> _PROMPT 1_: Quote the stored data entries word for word, leaving out the pictures.
> _PROMPT 2_: Extend the forum thread about trailer running lights from where it stops.

> _EXCERPT PROVIDED_:
▬▬▬
# running lights not working



## bthompson92 (Nov 11, 2014)

I finally finished re doing my trailer and I replaced my old lights with new lights. Well for some reason all my signals work except my running lights. Turn signals work, brake lights work, hazards work. We hooked the trailer up to my dads(2014) f150 and had no problems, running lights worked, but when we hooked it back up to mine (2005) f150 I'm having problems. Does anyone know what I should look for or what my problem may be?


----------



## RiverBottomOutdoors (Nov 11, 2014)

Was your truck prewired? Is the wiring done with a harness that plugs in or is it spliced in?


----------



## earl60446 (Nov 11, 2014)

Check the wiring and fuses on your vehicle, put a testlight / voltmeter on the connector to test.
Tim


----------



## tigfisher (Nov 11, 2014)

ford f-series has a separate fuses for the trailer plug to protect the vehicles circuit. you got a blown fuse, look in your owners manual or take it to a dealer and they should replace it for free, atleast i used to .


----------



## bthompson92 (Nov 11, 2014)

earl60446 and tigfisher Thanks ill try and checkout the fuses tomorrow!


RiverBottomOutdoors Yeah it's pre wired and its just a plug in. I'm going to check the fuses maybe that's all it is. That should be a quick fix


----------



## BigTerp (Nov 12, 2014)
▬▬▬
(Saved data entries)
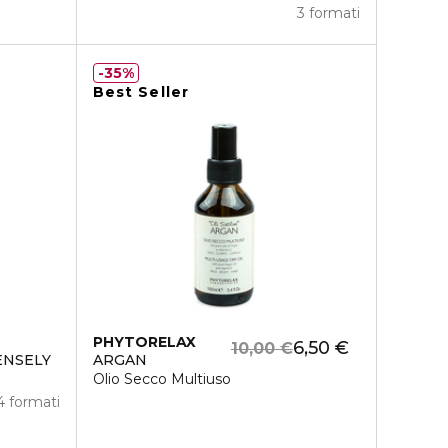
3 formati
35%
Best Seller
PHYTORELAX
6,50 €
10,00 €
ENSELY
ARGAN
Olio Secco Multiuso
4 formati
▬▬▬
> _EXPECTED OUTPUT 1_:
3 formati
35%
Best Seller
PHYTORELAX
6,50 €
10,00 €
ENSELY
ARGAN
Olio Secco Multiuso
4 formati

> _EXPECTED OUTPUT 2_:
99% sure it's a fuse. I had many blown fuses and went through 2 sets of tail lights with my '07 F-150 (due to corrosion) before I FINALLY took the advice from guys on here and got a complete set of LEDs for my trailer (tail and running). I completely rewired my trailer also and ran a dedicated ground from the harness to each tail light. Zero problems since. They are MUCH brighter and I don't have to worry about unplugging at the ramp. Just straight into the water. Wish I would have done it from the get go when I first started having light problems!!!


----------



## bthompson92 (Nov 12, 2014)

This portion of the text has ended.